Friends in Straight Places

One of my biggest fears of coming out as a gay man was the difference in the way I thought I’d be treated, especially by straight men. For the longest time, I was frightened by most of the heterosexual men in my life. I had no real reason to feel this way – it was more of a dangerous generalization I needed to work out.

The men in my strictly Catholic and machismo-fueled Filipino family were not always the most supportive role models for someone unconsciously searching for an ally. The straight guys in my school also did nothing to set my worrisome mind at ease, and while they generally left me alone, I saw the way they taunted others with the f-word.
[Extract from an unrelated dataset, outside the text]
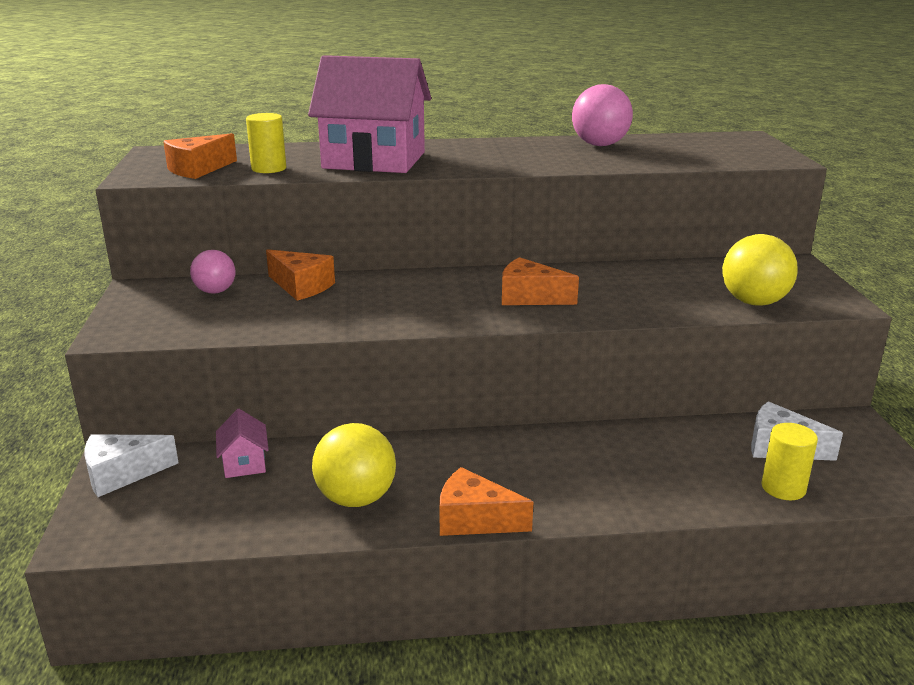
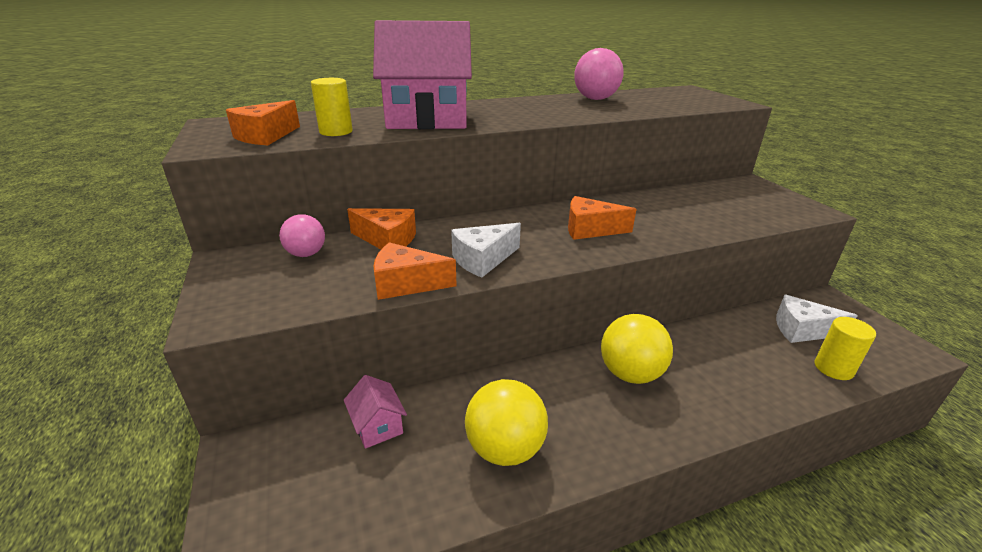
camera: 15 degrees left, 5 degrees up
white cheese [84,434,179,497] -> white cheese moved to [451,223,521,278]
orange cheese [439,467,533,536] -> orange cheese moved to [374,242,457,300]
yellow ball [722,234,798,306] -> yellow ball moved to [601,314,673,384]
Being a small, slight boy, I had nothing to protect me should the attacks come my way.

Oddly enough, it would be a few straight men who emboldened me with the confidence to come out. In the summer of 1997, I was hanging out with Matt and Greg at Structure (the hetero anomalies of my retail world) and Chris in California (the metro anomaly of the rest of the world) – and they accepted me for who I was. My being gay wasn’t a big deal to them, they weren’t uncomfortably curious about any of it, and they let me be myself without judgment, derision, or ridicule. They also had my back, and said as much on several occasions (or I never would have known). They became, over the course of that summer, my closest friends at a time when I was just beginning to come out. Instead of any overt rainbow-flag-waving show of support, they offered their friendship ~ a far more powerful and potent talisman against feelings of inequality.

The importance of straight allies cannot be underestimated. Those men opened my own mind, broadening my wary views on the world, and paved the way for my friendships with other straight men, like Skip and Joe and Wally– some of my closest straight-guy friends, whom I met through their wives and sisters, but who have become friends in their own right. Whether they know it or not, they are my straight allies, and in offering unconditional friendship in return, they give me hope that one day being gay will be a complete non-issue, a simple matter-of-fact facet of one’s life, and a rather minor one at that. I see it in the way they raise their children, and as hard and jaded as I may be, it still inspires a vision of a better world to come.